Pillar 3 Data Hub: EBA konsultiert zu kleinen Banken
Die EBA hat ein Diskussionspapier zum Pillar 3 Data Hub (P3DH) für kleine und nicht-komplexe Institute (SNCIs) veröffentlicht. Bis zum 20. Juli 2026 können Stellungnahmen eingereicht werden.
Zentralisierte Offenlegung für kleine Banken
Der Pillar 3 Data Hub (P3DH) ist eine zentrale Plattform der EBA, die den Zugang zu Säule-3-Informationen für alle Nutzer vereinfacht.
Seit dem 26. Januar 2026 ist der P3DH für große und andere Institute live.
Nun weitet die EBA den Prozess auf kleine und nicht-komplexe Institute (SNCIs) aus.
Für diese Institute ist die EBA mandatiert, die Säule-3-Offenlegungen auf Basis der aufsichtsrechtlichen Meldedaten zu erstellen und zu veröffentlichen.
Dieses Diskussionspapier konzentriert sich auf den Prozess für SNCIs, einschließlich der Berechnungsmethodik.
Es skizziert zudem die nächsten Schritte und den erwarteten Zeitplan für die erste Veröffentlichung.
Eine öffentliche Konsultation zu den ITS für aufsichtsrechtliche Meldungen läuft parallel bis zum 10. Juli 2026, um fehlende Datenpunkte zu adressieren.

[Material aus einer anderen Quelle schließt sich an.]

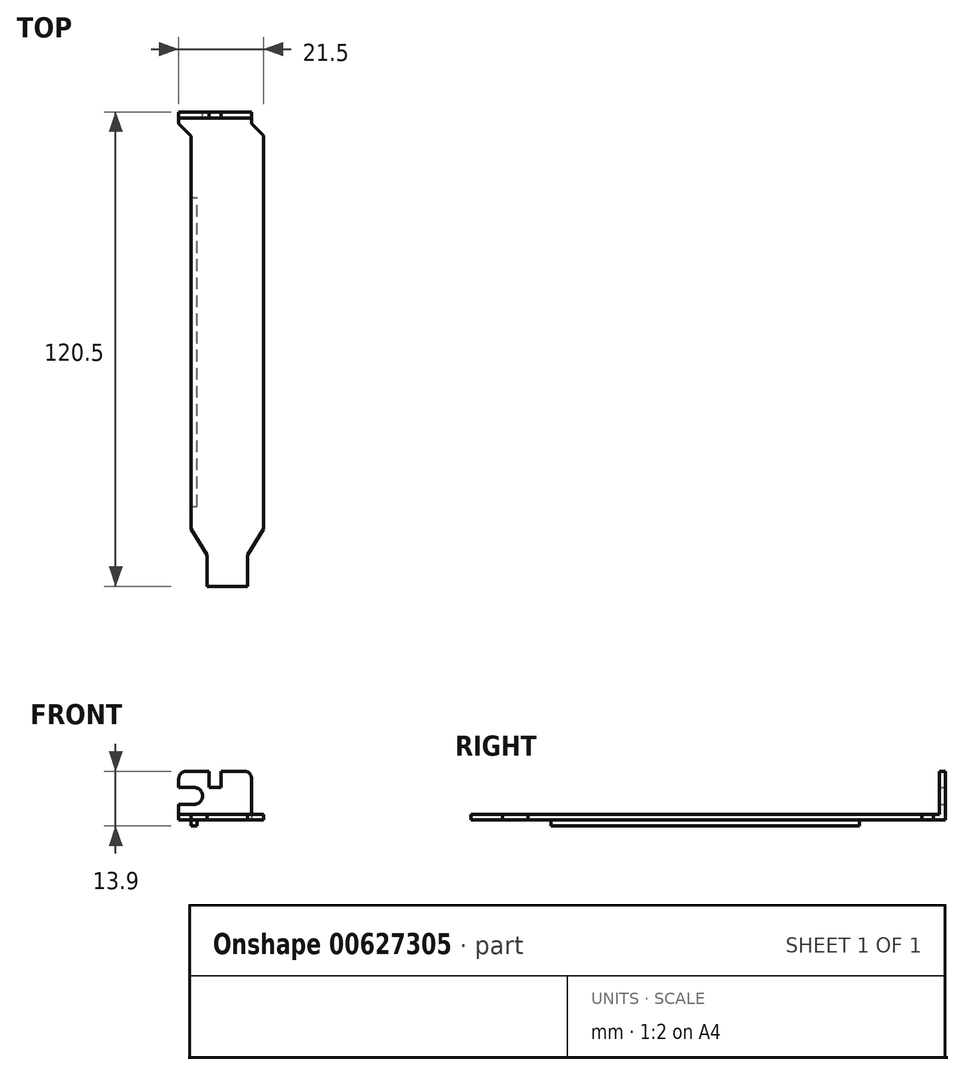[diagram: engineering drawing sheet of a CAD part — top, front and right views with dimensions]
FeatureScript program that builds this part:
annotation { "Feature Type Name" : "Feature", "Feature Type Description" : "" }
export const myFeature = defineFeature(function(context is Context, id is Id, definition is map)
    precondition{}
    {
        {
            var Q0;
            Q0=qCreatedBy(makeId("Top.planeOp"),FACE);
            var sketch = newSketch(context, id + "F0", { "sketchPlane" : qUnion([Q0])});
            skLineSegment(sketch, "E0", {"start": v(0, 99.9) * mm, "end": v(0, 0) * mm});
            skLineSegment(sketch, "E1", {"start": v(0, 0) * mm, "end": v(4.05, -6.5) * mm});
            skLineSegment(sketch, "E2", {"start": v(4.05, -6.5) * mm, "end": v(4.05, -14.5) * mm});
            skLineSegment(sketch, "E3", {"start": v(4.05, -14.5) * mm, "end": v(14.35, -14.5) * mm});
            skLineSegment(sketch, "E4", {"start": v(14.35, -14.5) * mm, "end": v(14.35, -6.5) * mm});
            skLineSegment(sketch, "E5", {"start": v(14.35, -6.5) * mm, "end": v(18.4, 0) * mm});
            skLineSegment(sketch, "E6", {"start": v(18.4, 0) * mm, "end": v(18.4, 100) * mm});
            skLineSegment(sketch, "E7", {"start": v(18.4, 100) * mm, "end": v(15.4, 103) * mm});
            skLineSegment(sketch, "E8", {"start": v(15.4, 103) * mm, "end": v(15.4, 106) * mm});
            skLineSegment(sketch, "E9", {"start": v(15.4, 106) * mm, "end": v(-3.1, 106) * mm});
            skLineSegment(sketch, "E10", {"start": v(-3.1, 106) * mm, "end": v(-3.1, 103) * mm});
            skLineSegment(sketch, "E11", {"start": v(-3.1, 103) * mm, "end": v(0, 99.9) * mm});
            skLineSegment(sketch, "E12", {"start": v(0, 0) * mm, "end": v(18.4, 0) * mm, "construction": true});
            skLineSegment(sketch, "E13", {"start": v(9.2, 0) * mm, "end": v(9.2, -14.5) * mm, "construction": true});
            skSolve(sketch);
        }
        {
            var Q0;
            Q0=makeQuery(id+"F0.imprint","IMPRINT",FACE,{"disambiguationData":[TD([[makeQuery(id+"F0.imprint","IMPRINT",EDGE,{"derivedFrom":sQuery(id+"F0.wireOp",EDGE,"E0")}),1.0]])]});
            extrude(context, id + "F1", {"entities" : qUnion([Q0]), "depth" : 1.5 * mm, "offsetDistance" : 25 * mm});
        }
        {
            var Q0;
            Q0=makeQuery(id+"F1.opExtrude","CAP_FACE",FACE,{"disambiguationData":[OSD([sQuery(id+"F0.wireOp",EDGE,"E0"),sQuery(id+"F0.wireOp",EDGE,"E1"),sQuery(id+"F0.wireOp",EDGE,"E2"),sQuery(id+"F0.wireOp",EDGE,"E3"),sQuery(id+"F0.wireOp",EDGE,"E4"),sQuery(id+"F0.wireOp",EDGE,"E5"),sQuery(id+"F0.wireOp",EDGE,"E6"),sQuery(id+"F0.wireOp",EDGE,"E7"),sQuery(id+"F0.wireOp",EDGE,"E8"),sQuery(id+"F0.wireOp",EDGE,"E9"),sQuery(id+"F0.wireOp",EDGE,"E10"),sQuery(id+"F0.wireOp",EDGE,"E11")])],"isStart":false});
            var sketch = newSketch(context, id + "F2", { "sketchPlane" : qUnion([Q0])});
            skLineSegment(sketch, "E14.bottom", {"start": v(-3.1, 106) * mm, "end": v(15.4, 106) * mm});
            skLineSegment(sketch, "E14.top", {"start": v(-3.1, 104.5) * mm, "end": v(15.4, 104.5) * mm});
            skLineSegment(sketch, "E14.left", {"start": v(-3.1, 106) * mm, "end": v(-3.1, 104.5) * mm});
            skLineSegment(sketch, "E14.right", {"start": v(15.4, 106) * mm, "end": v(15.4, 104.5) * mm});
            skSolve(sketch);
        }
        {
            var Q0;
            Q0 = qSketchRegion(id + "F2", true);
            extrude(context, id + "F3", {"entities" : qUnion([Q0]), "operationType" : NewBodyOperationType.ADD, "depth" : (12.4 - 1.5) * mm, "offsetDistance" : 25 * mm});
        }
        {
            var Q0;
            Q0=makeQuery(id+"F3.boolean.opBoolean","MERGE",FACE,{"derivedFrom":[makeQuery(id+"F1.opExtrude","SWEPT_FACE",FACE,{"disambiguationData":[OSD([sQuery(id+"F0.wireOp",EDGE,"E9")])]}),makeQuery(id+"F3.opExtrude","SWEPT_FACE",FACE,{"disambiguationData":[OSD([sQuery(id+"F2.wireOp",EDGE,"E14.bottom")])]})]});
            var sketch = newSketch(context, id + "F4", { "sketchPlane" : qUnion([Q0])});
            skLineSegment(sketch, "E15", {"start": v(-7.68, 12.4) * mm, "end": v(-7.68, 8.3) * mm});
            skLineSegment(sketch, "E16", {"start": v(-7.68, 8.3) * mm, "end": v(-4.63, 8.3) * mm});
            skLineSegment(sketch, "E17", {"start": v(-4.63, 8.3) * mm, "end": v(-4.63, 12.4) * mm});
            skLineSegment(sketch, "E18", {"start": v(-4.63, 12.4) * mm, "end": v(-7.68, 12.4) * mm});
            skLineSegment(sketch, "E19", {"start": v(-6.15, 0) * mm, "end": v(-6.15, 8.3) * mm, "construction": true});
            skArc(sketch, "E20", {"start": v(-13.5, 12.4) * mm, "mid": v(-14.84, 11.84) * mm, "end": v(-15.4, 10.5) * mm});
            skLineSegment(sketch, "E21", {"start": v(-15.4, 10.5) * mm, "end": v(-15.4, 12.4) * mm});
            skLineSegment(sketch, "E22", {"start": v(-15.4, 12.4) * mm, "end": v(-13.5, 12.4) * mm});
            skLineSegment(sketch, "E23", {"start": v(1.2, 12.4) * mm, "end": v(3.1, 12.4) * mm});
            skLineSegment(sketch, "E24", {"start": v(3.1, 12.4) * mm, "end": v(3.1, 10.5) * mm});
            skArc(sketch, "E25", {"start": v(1.2, 12.4) * mm, "mid": v(2.54, 11.84) * mm, "end": v(3.1, 10.5) * mm});
            skLineSegment(sketch, "E26", {"start": v(-0.81, 8.26) * mm, "end": v(3.1, 8.26) * mm});
            skLineSegment(sketch, "E27", {"start": v(3.1, 8.26) * mm, "end": v(3.1, 4) * mm});
            skLineSegment(sketch, "E28", {"start": v(3.1, 4) * mm, "end": v(-0.81, 4) * mm});
            skArc(sketch, "E29", {"start": v(-0.81, 8.26) * mm, "mid": v(-2.94, 6.13) * mm, "end": v(-0.81, 4) * mm});
            skSolve(sketch);
        }
        {
            var Q0;
            Q0 = qSketchRegion(id + "F4", true);
            extrude(context, id + "F5", {"entities" : qUnion([Q0]), "operationType" : NewBodyOperationType.REMOVE, "oppositeDirection" : true, "depth" : 25 * mm, "offsetDistance" : 25 * mm});
        }
        {
            var Q0;
            Q0=makeQuery(id+"F1.opExtrude","CAP_FACE",FACE,{"disambiguationData":[OSD([sQuery(id+"F0.wireOp",EDGE,"E0"),sQuery(id+"F0.wireOp",EDGE,"E1"),sQuery(id+"F0.wireOp",EDGE,"E2"),sQuery(id+"F0.wireOp",EDGE,"E3"),sQuery(id+"F0.wireOp",EDGE,"E4"),sQuery(id+"F0.wireOp",EDGE,"E5"),sQuery(id+"F0.wireOp",EDGE,"E6"),sQuery(id+"F0.wireOp",EDGE,"E7"),sQuery(id+"F0.wireOp",EDGE,"E8"),sQuery(id+"F0.wireOp",EDGE,"E9"),sQuery(id+"F0.wireOp",EDGE,"E10"),sQuery(id+"F0.wireOp",EDGE,"E11")])],"isStart":true});
            var sketch = newSketch(context, id + "F6", { "sketchPlane" : qUnion([Q0])});
            skLineSegment(sketch, "E30.bottom", {"start": v(0, -5.8) * mm, "end": v(1.5, -5.8) * mm});
            skLineSegment(sketch, "E30.top", {"start": v(0, -84.2) * mm, "end": v(1.5, -84.2) * mm});
            skLineSegment(sketch, "E30.left", {"start": v(0, -5.8) * mm, "end": v(0, -84.2) * mm});
            skLineSegment(sketch, "E30.right", {"start": v(1.5, -5.8) * mm, "end": v(1.5, -84.2) * mm});
            skSolve(sketch);
        }
        {
            var Q0;
            Q0 = qSketchRegion(id + "F6", true);
            extrude(context, id + "F7", {"entities" : qUnion([Q0]), "operationType" : NewBodyOperationType.ADD, "depth" : 1.5 * mm, "offsetDistance" : 25 * mm});
        }
    });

Die Berechnungsmethodik wird derzeit getestet.
Weniger Aufwand, mehr Transparenz
Die Zentralisierung der Säule-3-Offenlegungen durch den EBA P3DH verspricht eine deutliche Reduzierung der operativen Kosten für kleine und nicht-komplexe Institute (SNCIs).
Da die EBA die Berechnung und Veröffentlichung der Daten übernimmt, entfällt für diese Banken der Aufwand für eigene Offenlegungskanäle.
Dies erhöht zudem die Transparenz und Vergleichbarkeit der Daten für Marktteilnehmer und Aufsichtsbehörden.
Im Gegensatz zu großen Banken, die ihre fertigen Berichte einreichen, erstellt die EBA für SNCIs die Zahlen zentral aus den Meldedaten.
Die Anforderungen an SNCIs sind dabei geringer, oft auf eine Vorlage beschränkt.
Ein Pilotprojekt mit freiwilligen SNCIs wird die Methodik vor der breiten Einführung testen.
Bürokratieabbau mit Tücken
Die Initiative der EBA ist ein wichtiger Schritt zur Entlastung kleinerer Banken und zur Vereinheitlichung der Offenlegungsstandards.
Allerdings bleibt abzuwarten, ob die vorgeschlagene Methodik die Komplexität der Datenverarbeitung wirklich ausreichend abbildet.
Für die betroffenen Institute bietet die Konsultation eine entscheidende Chance, frühzeitig Einfluss auf die Ausgestaltung zu nehmen.